While specialization is a great advancement in the world of medicine, taking it too far could be severely detrimental to intellectual diversity in healthcare. In an August 2019 article titled, “How to Fix the Premedical Curriculum—Another Try,” Dr. Lewis Thomas proposed that, “applicants to medical school who were traditional premed science majors be considered last, if at all, for admission.” Thomas continued, “Preference should be given to students who concentrated on some central, core discipline, universal within the curricula of all the colleges, which could be used for evaluating the free range of a student’s mind, his tenacity and resolve, and his innate capacity for the understanding of human beings and his affection for the human condition.” Thomas has said in other articles that he is in favor of returning the study of the classical Greek language to the “centerpiece” of undergraduate education. While I don’t believe that requiring classic Greek is necessary to a medical education, the idea of intellectually diverse medical practitioners should be promoted.
Medicine is more than just a career. A field of study built on promoting the health and safety of our most valuable resource —life— will always be more than just a job. That being said, medicine is unique in that we, as humans, train and study to take care of each other and bear each other's burdens in holistic, emotional and physical ways. In a March 2020 article titled, “How a humanities background could make you a better medical student,” John D. Schriner, Ph.D., the Associate Dean for Admissions and Student Affairs at Ohio University Heritage College of Osteopathic Medicine, said, “There’s value with folks coming from a different academic pathway, they come into medical school with different perspective and life experiences. It really gives students an opportunity to assess the human condition through a different lens, and to realize that folks are more than just the symptoms they present. Having that perspective that is a little broader can help students assess the bigger picture of where their patients are coming from.” Although it seems like the obvious choice, choosing pre-med as your undergraduate major may prevent you from gaining valuable, diverse knowledge prior to attending medical school.
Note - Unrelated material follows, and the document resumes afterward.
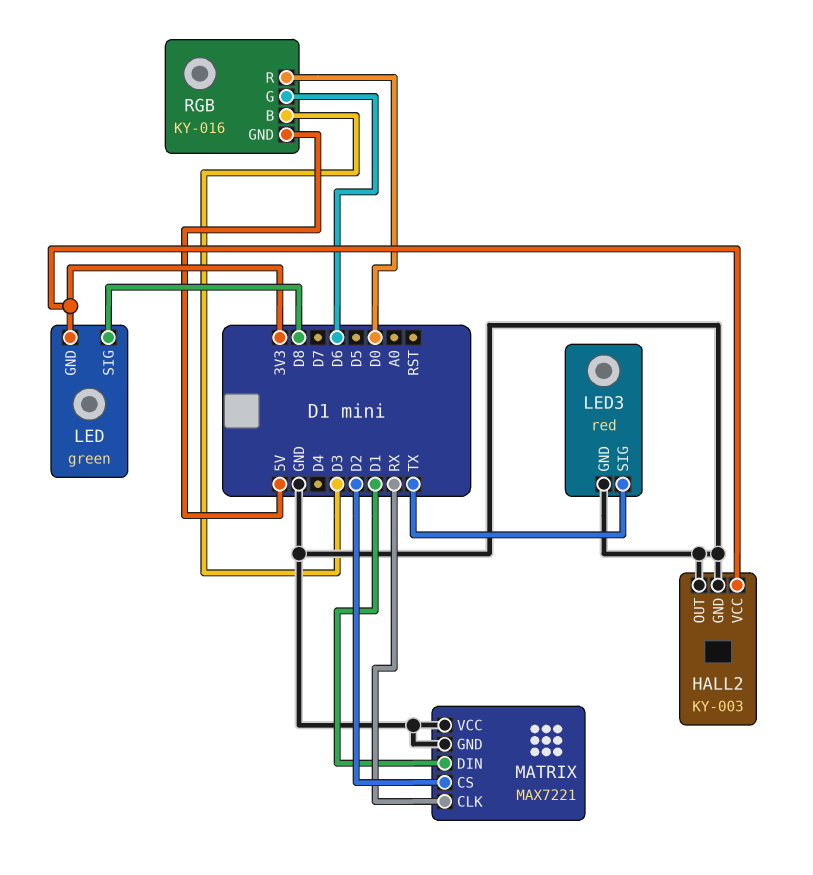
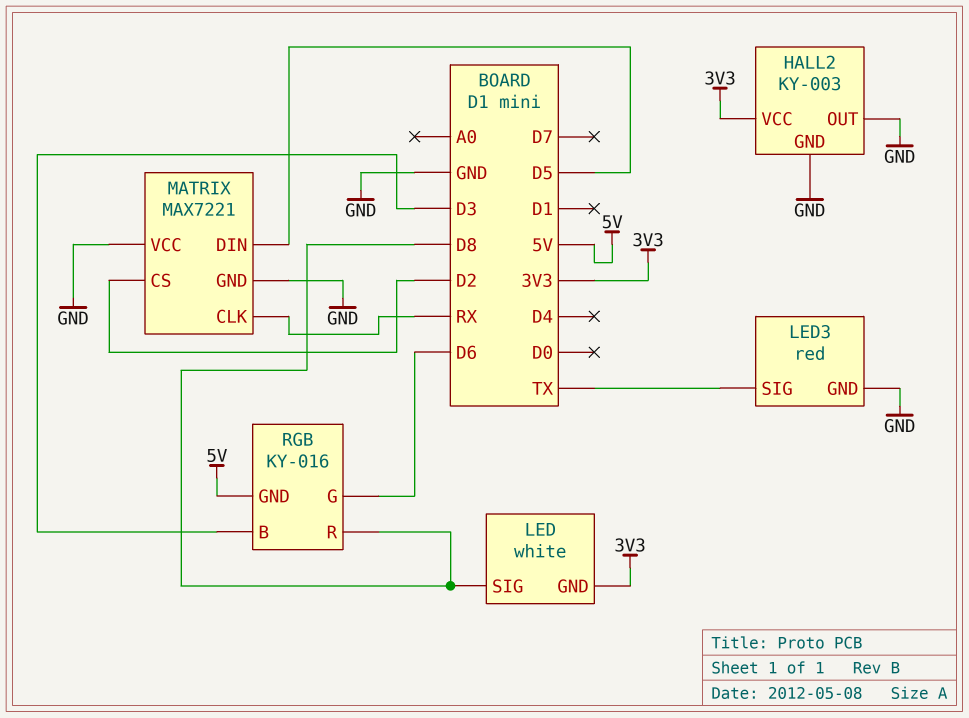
LED: green -> white
MATRIX pin DIN: D1 -> D5
RGB pin R: D0 -> D8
Furthermore, in a December 2018 St. George Universityblog titled, “Medical Practice,” the author wrote, “Diversity in health care goes far beyond a language barrier. It’s about understanding the mindset of a patient within a larger context of culture, gender, sexual orientation, religious beliefs and socioeconomic realities. The more diverse the people are who provide medical care, the better they can respectfully and knowledgeably assist their patients.” In order to connect with their patients and to provide the best care possible, physicians must be diverse in their academic backgrounds.